La ecología histórica emprende una revisión semejante al disociar la domesticación de plantas de la dependencia de formas agrícolas intensivas de cultivo, establecidas con la llamada «revolución neolítica» neotropical (Clement et al., 2021), ampliando, de este modo, el entendimiento del concepto para cualquier forma de alteración vegetal resultante de la relación entre humanos y plantas, sin priorizar la existencia de un punto final estático. La domesticación, en este sentido actualizado, es un proceso continuo de transformaciones.
En el contexto que nos interesa aquí, nos orientamos por la crítica planteada por Carneiro da Cunha (2019), quien establece como punto de partida la relación problemática entre agricultura y propiedad en la filosofía política con el fin de mostrar otro tipo de escenario relacional en la Amazonía, en donde la agricultura no se hace a expensas del bosque, sino que se configura como ciencia del y en el bosque. Por lo tanto, la relación entre los pueblos indígenas y sus cultivos no está basada en el control y en la subordinación, una vez que las plantas tienen sus propias voliciones y, si son descuidadas, se van. De esta forma, los pueblos indígenas se resisten a domesticar y a ser domesticados; además, estos pueblos no toman los intereses humanos como «principio organizador primario» (Ghassan Hage apud Carneiro da Cunha, 2019, p. 132). Esto hace que la domesticación pierda su poder analítico como concepto adecuado para describir lo que pasa en la Amazonía, e incluso en otros lugares, como lo formula Marilyn Strathern (apud Carneiro da Cunha, 2019, p. 129):
In the eyes of many Papua New Guineans, however, planting does not axiomatically ensure that the plant stays there; once in the care of particular gardeners, who may or may not pay them sufficient attention, the souls of both taro and yam may have reason to wander away. If they have come from somewhere else they can go off too, in a kind of reverse movement (Strathern 2017, p. 33, N° 11).
══════
Continúa en español el texto sobre la domesticación de plantas en la Amazonía, a partir de la cita de Strathern con la que termina.

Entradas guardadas
══════
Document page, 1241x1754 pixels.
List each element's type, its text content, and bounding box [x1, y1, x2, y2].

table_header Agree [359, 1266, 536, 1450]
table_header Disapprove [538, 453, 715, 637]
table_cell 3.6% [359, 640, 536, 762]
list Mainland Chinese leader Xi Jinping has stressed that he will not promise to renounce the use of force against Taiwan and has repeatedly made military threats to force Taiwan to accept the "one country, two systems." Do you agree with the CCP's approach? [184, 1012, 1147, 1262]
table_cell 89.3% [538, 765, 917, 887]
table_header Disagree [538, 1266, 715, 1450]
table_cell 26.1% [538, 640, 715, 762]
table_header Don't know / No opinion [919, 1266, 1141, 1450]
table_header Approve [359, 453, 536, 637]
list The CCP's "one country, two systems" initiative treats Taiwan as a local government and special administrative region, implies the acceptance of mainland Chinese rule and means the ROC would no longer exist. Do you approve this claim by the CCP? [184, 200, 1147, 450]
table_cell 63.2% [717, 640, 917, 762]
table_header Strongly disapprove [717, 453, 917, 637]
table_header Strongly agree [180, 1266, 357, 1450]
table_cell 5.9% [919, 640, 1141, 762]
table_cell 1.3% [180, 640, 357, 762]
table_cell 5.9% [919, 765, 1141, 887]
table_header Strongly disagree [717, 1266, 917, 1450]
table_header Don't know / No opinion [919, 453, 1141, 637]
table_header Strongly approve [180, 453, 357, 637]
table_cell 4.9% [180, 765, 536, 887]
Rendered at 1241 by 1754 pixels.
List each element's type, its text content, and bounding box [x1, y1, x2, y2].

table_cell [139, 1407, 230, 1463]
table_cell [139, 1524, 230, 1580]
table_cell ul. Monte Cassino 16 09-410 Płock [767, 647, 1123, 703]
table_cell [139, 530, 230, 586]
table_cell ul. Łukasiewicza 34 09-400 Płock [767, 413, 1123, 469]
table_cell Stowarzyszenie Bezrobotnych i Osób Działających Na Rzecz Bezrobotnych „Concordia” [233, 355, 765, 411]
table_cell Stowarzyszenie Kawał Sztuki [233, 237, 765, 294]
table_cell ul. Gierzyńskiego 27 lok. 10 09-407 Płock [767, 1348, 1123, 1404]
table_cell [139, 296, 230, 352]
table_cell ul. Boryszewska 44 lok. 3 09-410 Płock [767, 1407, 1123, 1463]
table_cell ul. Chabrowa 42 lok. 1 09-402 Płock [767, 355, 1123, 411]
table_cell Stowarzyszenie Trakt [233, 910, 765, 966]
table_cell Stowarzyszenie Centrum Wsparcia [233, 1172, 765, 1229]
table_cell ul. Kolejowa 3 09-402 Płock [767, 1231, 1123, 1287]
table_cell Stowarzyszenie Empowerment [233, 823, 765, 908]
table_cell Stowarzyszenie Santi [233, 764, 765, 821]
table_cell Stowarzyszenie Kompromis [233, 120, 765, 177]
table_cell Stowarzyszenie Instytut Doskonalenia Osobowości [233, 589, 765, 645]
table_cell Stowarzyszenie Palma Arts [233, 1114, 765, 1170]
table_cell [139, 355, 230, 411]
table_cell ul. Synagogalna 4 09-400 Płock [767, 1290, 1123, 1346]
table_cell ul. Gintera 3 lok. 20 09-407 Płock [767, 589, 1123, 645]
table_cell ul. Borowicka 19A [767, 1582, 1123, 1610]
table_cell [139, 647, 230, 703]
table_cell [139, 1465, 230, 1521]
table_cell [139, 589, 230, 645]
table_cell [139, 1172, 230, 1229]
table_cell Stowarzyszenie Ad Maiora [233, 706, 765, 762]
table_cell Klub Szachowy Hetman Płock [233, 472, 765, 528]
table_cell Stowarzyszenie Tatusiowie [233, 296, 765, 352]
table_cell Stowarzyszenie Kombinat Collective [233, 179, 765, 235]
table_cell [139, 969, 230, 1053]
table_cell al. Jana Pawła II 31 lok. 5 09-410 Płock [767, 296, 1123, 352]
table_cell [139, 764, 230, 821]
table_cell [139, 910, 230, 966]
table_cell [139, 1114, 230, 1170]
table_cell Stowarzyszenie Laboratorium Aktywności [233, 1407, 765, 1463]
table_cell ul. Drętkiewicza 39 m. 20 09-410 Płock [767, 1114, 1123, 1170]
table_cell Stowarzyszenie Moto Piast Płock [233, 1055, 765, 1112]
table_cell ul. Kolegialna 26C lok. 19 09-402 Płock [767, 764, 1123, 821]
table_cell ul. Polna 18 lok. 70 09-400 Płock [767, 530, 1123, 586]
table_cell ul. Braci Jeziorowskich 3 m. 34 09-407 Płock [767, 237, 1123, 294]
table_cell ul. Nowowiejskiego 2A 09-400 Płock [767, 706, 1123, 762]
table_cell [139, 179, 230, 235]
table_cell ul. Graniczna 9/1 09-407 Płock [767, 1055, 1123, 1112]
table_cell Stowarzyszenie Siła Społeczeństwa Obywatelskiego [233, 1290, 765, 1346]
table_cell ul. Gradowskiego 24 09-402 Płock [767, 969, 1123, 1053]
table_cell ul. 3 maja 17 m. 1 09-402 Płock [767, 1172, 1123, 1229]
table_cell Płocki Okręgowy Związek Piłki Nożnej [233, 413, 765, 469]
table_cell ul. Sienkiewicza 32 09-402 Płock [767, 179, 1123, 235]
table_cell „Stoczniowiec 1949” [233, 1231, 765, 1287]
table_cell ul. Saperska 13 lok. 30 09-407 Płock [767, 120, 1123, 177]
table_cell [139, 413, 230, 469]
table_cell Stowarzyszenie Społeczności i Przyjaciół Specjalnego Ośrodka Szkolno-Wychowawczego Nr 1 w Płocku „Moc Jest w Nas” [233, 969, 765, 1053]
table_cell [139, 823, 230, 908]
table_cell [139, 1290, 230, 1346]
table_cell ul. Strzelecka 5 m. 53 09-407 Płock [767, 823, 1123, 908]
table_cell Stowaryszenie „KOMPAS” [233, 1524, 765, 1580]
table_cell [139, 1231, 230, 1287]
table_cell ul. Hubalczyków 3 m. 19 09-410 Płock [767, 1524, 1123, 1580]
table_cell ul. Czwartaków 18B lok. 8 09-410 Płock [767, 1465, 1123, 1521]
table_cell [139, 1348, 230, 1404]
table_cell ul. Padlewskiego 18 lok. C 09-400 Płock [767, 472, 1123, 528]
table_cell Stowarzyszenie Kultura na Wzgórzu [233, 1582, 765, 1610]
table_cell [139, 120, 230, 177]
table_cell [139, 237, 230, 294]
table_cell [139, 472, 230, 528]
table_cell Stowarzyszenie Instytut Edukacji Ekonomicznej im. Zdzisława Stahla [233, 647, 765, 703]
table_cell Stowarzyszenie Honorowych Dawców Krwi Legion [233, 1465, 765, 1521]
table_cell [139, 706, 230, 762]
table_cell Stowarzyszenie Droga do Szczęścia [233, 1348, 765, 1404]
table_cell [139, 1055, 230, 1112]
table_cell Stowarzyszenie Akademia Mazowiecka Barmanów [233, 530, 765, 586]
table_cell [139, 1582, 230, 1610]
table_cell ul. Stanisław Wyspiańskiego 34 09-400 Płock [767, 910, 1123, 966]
══════
**Respuesta al problema:**
Cuando se mira conjuntamente el relato y la diversidad de informaciones sobre los pueblos arawá y las plantas que manejan, se nota claramente que los bosques hi-merimã expresan su territorialidad contradomesticatoria (Carneiro da Cunha, 2019). Como ya dijimos aquí, las talas estimulan el crecimiento de las palmeras y acaban promoviendo la protección de las semillas y la renovación de los árboles a lo largo del tiempo; la movilidad, por lo tanto, está en sincronía con la temporalidad vegetal. Paisajes de invierno y paisajes de verano: las pescas con venenos y la búsqueda por frutos maduros generan nichos culturales y senderos a través de los cuales se vislumbra la estacionalidad de sus movimientos en bosques indigeneizados (Cangussu, 2021).
De la misma forma en que estos «aislados» están muy presentes en las aldeas de los grupos vecinos, ellos también conocen y reflexionan sobre el mundo con el que decidieron no relacionarse. Después de todo, basta reiterar, «ningún pueblo es una isla» (Viveiros de Castro, 2019): los hi-merimã guardan y utilizan hachas, vestigios de los tiempos de contacto, y saben nombrar peces en la lengua de los no indígenas, además de monitorear su entorno. De cualquier modo, la forma de la relación de los hi-merimã permanece siendo un rechazo inscrito en los bosques y plantas.